▶ _PROBLEM_
Your response should reproduce every line of the entries that contains the word "hline".

[MATERIAL FOR THE TASK]

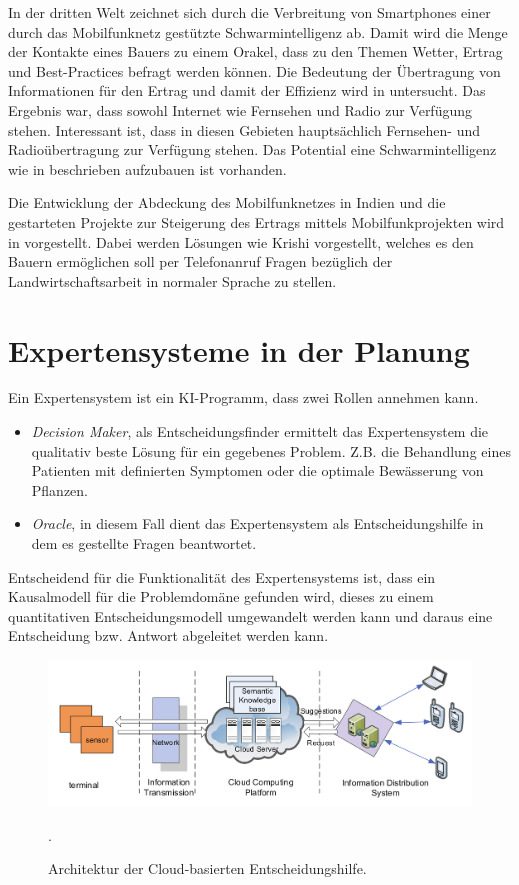 In der dritten Welt zeichnet sich durch die Verbreitung von Smartphones einer durch das Mobilfunknetz gestützte Schwarmintelligenz ab. Damit wird die Menge der Kontakte eines Bauers zu einem Orakel, dass zu den Themen Wetter, Ertrag und Best-Practices befragt werden können.\cite{jour:Razaque2013} Die Bedeutung der Übertragung von Informationen für den Ertrag und damit der Effizienz wird in \cite{jour:State2013} untersucht. Das Ergebnis war, dass sowohl Internet wie Fernsehen und Radio zur Verfügung stehen. Interessant ist, dass in diesen Gebieten hauptsächlich Fernsehen- und Radioübertragung zur Verfügung stehen. Das Potential eine Schwarmintelligenz wie in \cite{jour:razaque2013} beschrieben aufzubauen ist vorhanden.

Die Entwicklung der Abdeckung des Mobilfunknetzes in Indien und die gestarteten Projekte zur Steigerung des Ertrags mittels Mobilfunkprojekten wird in \cite{article:Kokate2013} vorgestellt. Dabei werden Lösungen wie Krishi vorgestellt, welches es den Bauern ermöglichen soll per Telefonanruf Fragen bezüglich der Landwirtschaftsarbeit in normaler Sprache zu stellen. 

\section{Expertensysteme in der Planung}
Ein Expertensystem ist ein KI-Programm, dass zwei Rollen annehmen kann.
\begin{itemize}
	\item \textit{Decision Maker}, als Entscheidungsfinder ermittelt das Expertensystem die qualitativ beste Lösung für ein gegebenes Problem. Z.B. die Behandlung eines Patienten mit definierten Symptomen oder die optimale Bewässerung von Pflanzen.
	\item \textit{Oracle}, in diesem Fall dient das Expertensystem als Entscheidungshilfe in dem es gestellte Fragen beantwortet. 
\end{itemize}
Entscheidend für die Funktionalität des Expertensystems ist, dass ein Kausalmodell für die Problemdomäne gefunden wird, dieses zu einem quantitativen Entscheidungsmodell umgewandelt werden kann und daraus eine Entscheidung bzw. Antwort abgeleitet werden kann.\cite{book:Russell1995}

\begin{figure}[h]
 \includegraphics[scale=0.35,natwidth=\textwidth]{figures/designtools/cloud_iot_decisionmaker.png}
 \centering
 \label{fig:fmishierarchy}
 \caption{Architektur der Cloud-basierten Entscheidungshilfe.\cite{jour:Yuan2013}}.
\end{figure}

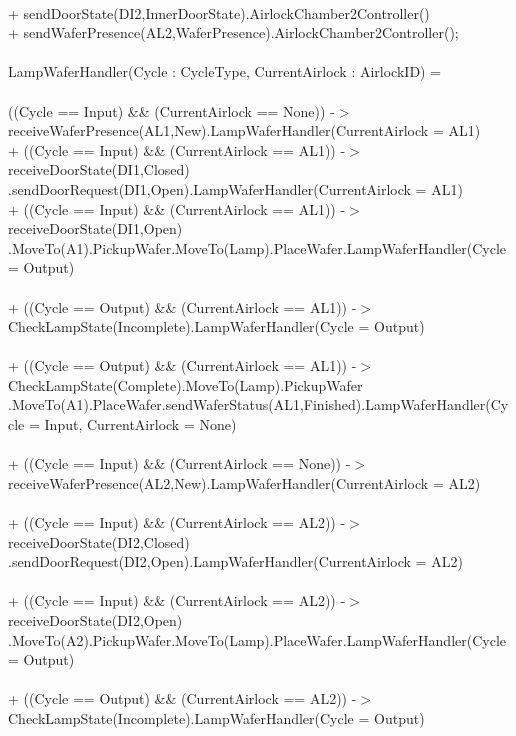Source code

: \documentclass[a4paper,12pt]{article}
\begin{document}
	\\+ sendDoorState(DI2,InnerDoorState).AirlockChamber2Controller()
	\\+ sendWaferPresence(AL2,WaferPresence).AirlockChamber2Controller();
	\\
	\\LampWaferHandler(Cycle : CycleType, CurrentAirlock : AirlockID) = 
	\\
	\\((Cycle == Input) \&\& (CurrentAirlock == None)) -$>$ receiveWaferPresence(AL1,New).LampWaferHandler(CurrentAirlock = AL1)
	\\+ ((Cycle == Input) \&\& (CurrentAirlock == AL1)) -$>$ receiveDoorState(DI1,Closed)
	\\.sendDoorRequest(DI1,Open).LampWaferHandler(CurrentAirlock = AL1)
	\\+ ((Cycle == Input) \&\& (CurrentAirlock == AL1)) -$>$ receiveDoorState(DI1,Open)
	\\.MoveTo(A1).PickupWafer.MoveTo(Lamp).PlaceWafer.LampWaferHandler(Cycle = Output)
	\\
	\\+ ((Cycle == Output) \&\& (CurrentAirlock == AL1)) -$>$ CheckLampState(Incomplete).LampWaferHandler(Cycle = Output)
	\\
	\\+ ((Cycle == Output) \&\& (CurrentAirlock == AL1)) -$>$ CheckLampState(Complete).MoveTo(Lamp).PickupWafer
	\\.MoveTo(A1).PlaceWafer.sendWaferStatus(AL1,Finished).LampWaferHandler(Cycle = Input, CurrentAirlock = None)
	\\
	\\+ ((Cycle == Input) \&\& (CurrentAirlock == None)) -$>$ receiveWaferPresence(AL2,New).LampWaferHandler(CurrentAirlock = AL2)
	\\
	\\+ ((Cycle == Input) \&\& (CurrentAirlock == AL2)) -$>$ receiveDoorState(DI2,Closed)
	\\.sendDoorRequest(DI2,Open).LampWaferHandler(CurrentAirlock = AL2)
	\\
	\\+ ((Cycle == Input) \&\& (CurrentAirlock == AL2)) -$>$ receiveDoorState(DI2,Open)\\.MoveTo(A2).PickupWafer.MoveTo(Lamp).PlaceWafer.LampWaferHandler(Cycle = Output)
	\\
	\\+ ((Cycle == Output) \&\& (CurrentAirlock == AL2)) -$>$ CheckLampState(Incomplete).LampWaferHandler(Cycle = Output)
\end{document}
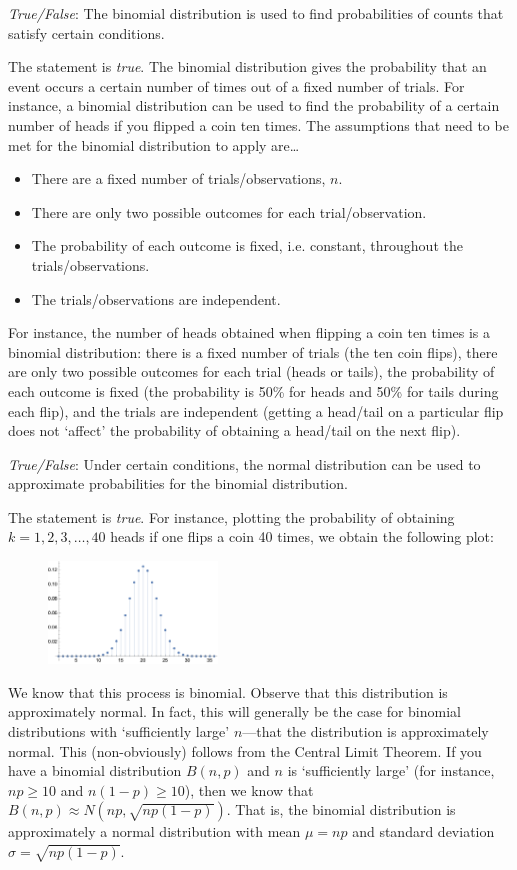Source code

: \documentclass[11pt,letterpaper]{article}
\begin{document}
\quizsol \textit{True/False}: The binomial distribution is used to find probabilities of counts that satisfy certain conditions. \pspace

\sol The statement is \textit{true}. The binomial distribution gives the probability that an event occurs a certain number of times out of a fixed number of trials. For instance, a binomial distribution can be used to find the probability of a certain number of heads if you flipped a coin ten times. The assumptions that need to be met for the binomial distribution to apply are\dots
	\begin{itemize}
	\item There are a fixed number of trials/observations, $n$.
	\item There are only two possible outcomes for each trial/observation. 
	\item The probability of each outcome is fixed, i.e. constant, throughout the trials/observations.
	\item The trials/observations are independent. 
	\end{itemize}
For instance, the number of heads obtained when flipping a coin ten times is a binomial distribution: there is a fixed number of trials (the ten coin flips), there are only two possible outcomes for each trial (heads or tails), the probability of each outcome is fixed (the probability is 50\% for heads and 50\% for tails during each flip), and the trials are independent (getting a head/tail on a particular flip does not `affect' the probability of obtaining a head/tail on the next flip). \pvspace{1.3cm}



\quizsol \textit{True/False}: Under certain conditions, the normal distribution can be used to approximate probabilities for the binomial distribution. \pspace

\sol The statement is \textit{true}. For instance, plotting the probability of obtaining $k= 1, 2, 3, \ldots, 40$ heads if one flips a coin 40 times, we obtain the following plot: \par
	\begin{figure}[h]
	\centering
	\includegraphics[width=0.4\textwidth]{images/binomplot.png}
	\end{figure} \par
We know that this process is binomial. Observe that this distribution is approximately normal. In fact, this will generally be the case for binomial distributions with `sufficiently large' $n$---that the distribution is approximately normal. This (non-obviously) follows from the Central Limit Theorem. If you have a binomial distribution $B(n, p)$ and $n$ is `sufficiently large' (for instance, $np \geq 10$ and $n(1 - p) \geq 10$), then we know that $B(n, p) \approx N \left(np, \sqrt{np(1 - p)} \right)$. That is, the binomial distribution is approximately a normal distribution with mean $\mu= np$ and standard deviation $\sigma= \sqrt{np(1 - p)}$.  
\end{document}
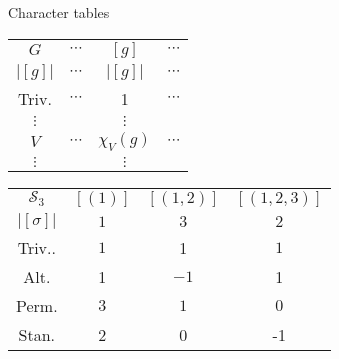 \documentclass[10pt]{beamer}
\newcommand{\Sym}{\mathcal{S}}
\begin{document}
	\begin{frame}{Character tables}
		
		
		\begin{definition}
			\begin{table}[hbt!]
				
				\centering
				\parbox[t]{.45\linewidth}{
					\centering
					\begin{tabular}{c | c c c }
						$G$    & $\cdots $ & $[g]$        & $\cdots$ \\ 
						$|[g]|$ & $\cdots$ & $|[g]|$ & $\cdots$ \\ \hline
						Triv.   & $\cdots$  & 1            & $\cdots$ \\
						$\vdots$ &           & $\vdots$     &          \\
						$V$    & $\cdots$  & $\chi_V(g) $ & $\cdots$ \\
						$\vdots$ &           & $\vdots$     &
					\end{tabular}
				}\pause
				\hfill
				\parbox[t]{.45\linewidth}{
					\centering
						\begin{tabular}{c | c c c }
							$\Sym_3$  & $[(1)]$ & $[(1,2)]$ & $[(1,2,3)]$ \\ 
							$|[\sigma]|$ & $1$ & $3$ & $2$ \\ \hline
							Triv.. & $1$     & 1         & $1$       \\
							Alt.  & 1       & $-1$      & 1         \\
							Perm. & $3$     & $1$       & $0$       \\
							Stan. & 2       & 0         & -1        
						\end{tabular}
				}
			\end{table}
		\end{definition}
	
		
		
	\end{frame}
	
\end{document}
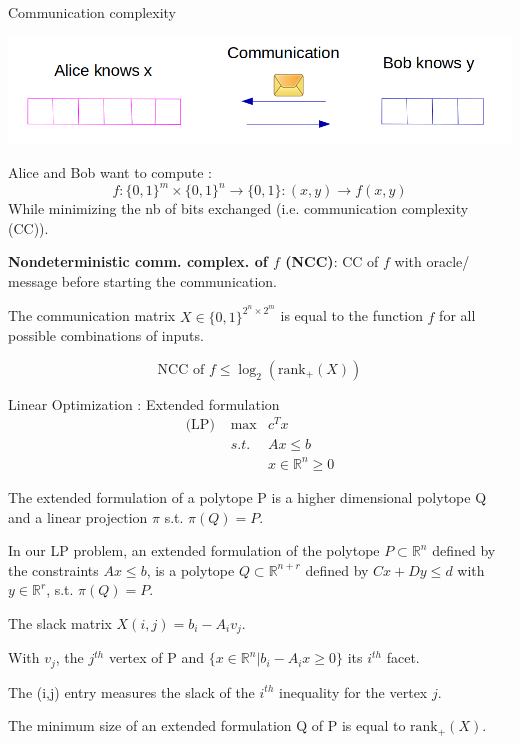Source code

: \begin{frame}{Communication complexity}
\begin{center}
\includegraphics[scale=0.2]{Section4/communication.png}
\end{center}
\small
Alice and Bob want to compute :
\[f:\{0,1\}^m \times \{0,1\}^n \rightarrow \{0,1\} : (x,y) \rightarrow f(x,y)
\]
While minimizing the nb of bits exchanged (i.e. communication complexity (CC)).


\textbf{Nondeterministic comm. complex. of $f$ (NCC)}: CC of $f$ with oracle/ message before starting the communication.


The communication matrix $X \in \{0,1\}^{2^n\times 2^m}$ is equal to the function $f$ for all possible combinations of inputs.

\begin{thm}[Yannakis]
\[\text{NCC of } f \leq \log_2(\text{rank}_+(X))
\]
\end{thm}
\end{frame}

\begin{frame}{Linear Optimization : Extended formulation}
\begin{align*}
\text{(LP) } & \max & c^T x\\
 &s.t. & Ax\leq b\\
 & & x \in \mathbb{R}^n \geq 0
\end{align*}
\begin{defn}
The extended formulation of a polytope P is a higher dimensional polytope Q and a linear projection $\pi$ s.t. $\pi(Q) = P$.
\end{defn}
In our LP problem, an extended formulation of the polytope $P \subset \mathbb{R}^n$ defined by the constraints $Ax\leq b$, is a polytope $Q\subset \mathbb{R}^{n+r}$ defined by $Cx+Dy \leq d$ with $y\in \mathbb{R}^r$, s.t. $\pi(Q) = P$.

\end{frame}

\begin{frame}
The slack matrix $X(i,j) = b_i-A_iv_j$.

With $v_j$, the $j^{th}$ vertex of P and $\{x\in \mathbb{R}^n | b_i-A_ix\geq 0\}$ its $i^{th}$ facet.

The (i,j) entry measures the slack of the $i^{th}$ inequality for the vertex $j$. 
\begin{thm}[Yannakis]
The minimum size of an extended formulation Q of P is equal to $\text{rank}_+(X)$.
\end{thm}
\end{frame}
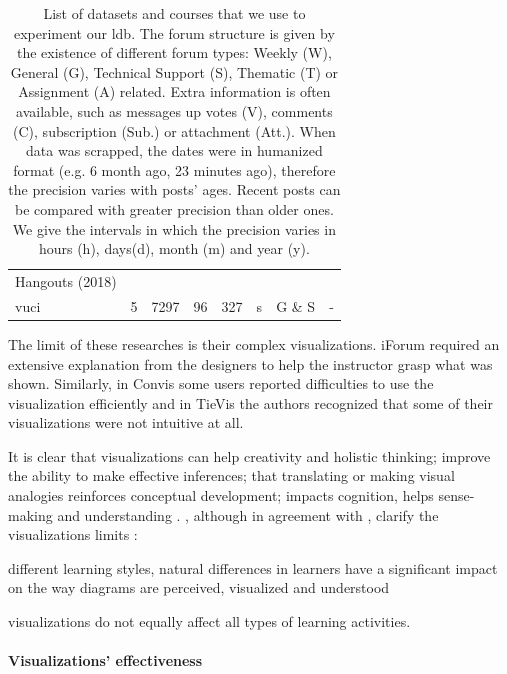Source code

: \documentclass[a4paper,twoside]{article}
\begin{document}
\begin{table}[t]
\begin{tabular}{lllrrllp{}}
  Hangouts (2018) & & & \multicolumn{1}{l}{} & \multicolumn{1}{l}{} & & & \\ [.2cm]
  \gls{vuci} & \multicolumn{1}{r}{5} & \multicolumn{1}{r}{7297} & 96 & 327 & \multicolumn{1}{l}{s} & G \& S & - \\  \bottomrule
 \end{tabular}
 \caption{\label{tab:datasets}List of datasets and courses that we use to experiment our \gls{ldb}.  The forum structure is given by the existence of different forum types: Weekly (W), General (G), Technical Support (S), Thematic (T) or Assignment (A) related.  Extra information is often available, such as messages up votes (V), comments (C), subscription (Sub.) or attachment (Att.).  When data was scrapped, the dates were in humanized format (e.g.  6 month ago, 23 minutes ago), therefore the precision varies with posts' ages.  Recent posts can be compared with greater precision than older ones.  We give the intervals in which the precision varies in hours (h), days(d), month (m) and year (y).}
\end{table}


The limit of these researches is their complex visualizations.  iForum required an extensive explanation from the designers to help the instructor grasp what was shown.  Similarly, in Convis some users reported difficulties to use the visualization efficiently and in TieVis the authors recognized that some of their visualizations were not intuitive at all.

It is clear that visualizations can help creativity and holistic thinking; improve the ability to make effective inferences; that translating or making visual analogies reinforces conceptual development; impacts cognition, helps sense-making and understanding \citep{Klerkx2014}.  \cite{Twissell2014}, although in agreement with \cite{Klerkx2014}, clarify the visualizations limits : 
\begin{inparaenum}
\item different learning styles, natural differences in learners have a significant impact on the way diagrams are perceived, visualized and understood
\item visualizations do not equally affect all types of learning activities.
\end{inparaenum}


\paragraph{Visualizations' effectiveness}
\end{document}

[/MATERIAL FOR THE TASK]

▶ _SOLUTION BELOW_
						$|[g]|$ & $\cdots$ & $|[g]|$ & $\cdots$ \\ \hline
							$|[\sigma]|$ & $1$ & $3$ & $2$ \\ \hline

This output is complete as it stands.